El error principal de este mito radica en que la energía sísmica no aumenta de forma lineal, sino de forma exponencial. Cada vez que la magnitud de un sismo sube un número entero, la energía liberada se multiplica aproximadamente por 32. Por ejemplo, un temblor de magnitud 5 es 32 veces más potente que uno de magnitud 4, mientras que un sismo de magnitud 7 libera más de 32,000 veces la energía de ese mismo temblor de magnitud 4. La diferencia se vuelve abismal al llegar a un terremoto de magnitud 8, cuya potencia es más de un millón de veces superior a la de un sismo de magnitud 4.
Esta escala exponencial demuestra que es matemáticamente imposible que los sismos pequeños "limpien" o descarguen la energía de una zona.
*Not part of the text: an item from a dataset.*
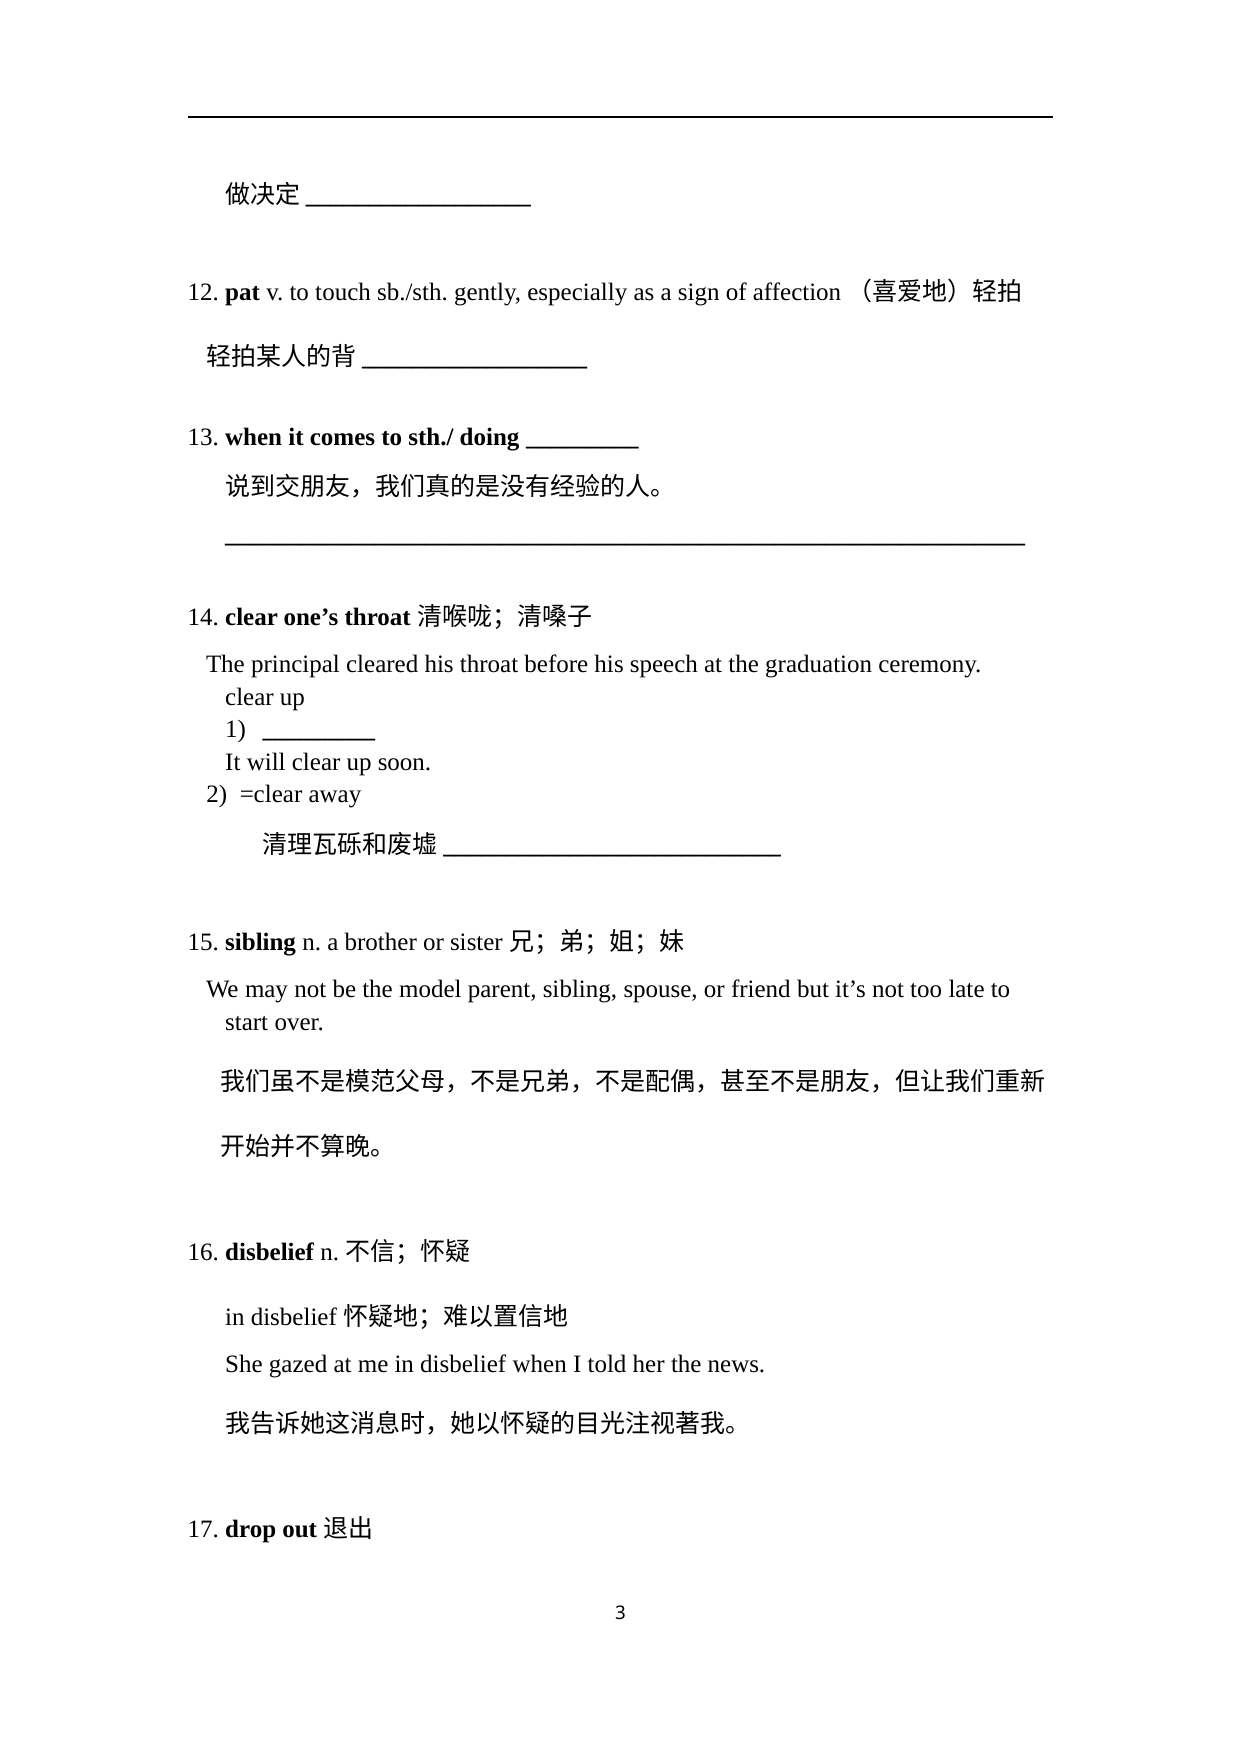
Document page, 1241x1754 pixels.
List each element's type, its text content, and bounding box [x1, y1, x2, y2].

Para evitar que ocurra un solo temblor de magnitud 5, tendrían que registrarse 32 sismos de magnitud 4 en el mismo lugar. Siguiendo esa misma lógica, para liberar la energía de un único terremoto de magnitud 8 y evitar que suceda, tendrían que ocurrir más de un millón de temblores de magnitud 4, una frecuencia de eventos que simplemente no se da en la naturaleza.
Además, se debe tener en cuenta que la energía no se acumula de forma generalizada en una región entera, sino de manera individual en cada falla geológica. Si en una zona existen tres fallas activas y una de ellas genera un fuerte sismo de magnitud 7.5, esa estructura en específico habrá liberado su tensión acumulada, pero las otras dos fallas vecinas mantendrán su potencial sísmico intacto. Por lo tanto, el riesgo de un gran terremoto en la región persistirá debido a las fallas que aún no han fracturado.
Finalmente, la extensión de la ruptura también desmiente este mito. Un temblor de magnitud 4 suele fracturar o deslizar apenas un kilómetro de la falla, mientras que los grandes terremotos de magnitud 8 pueden romper cientos de kilómetros. En una falla de 1,000 kilómetros de largo, la ocurrencia de sismos pequeños solo desliza zonas sumamente aisladas, lo que provoca que el resto de la estructura mantenga intacta su tensión y el peligro latente de un gran evento.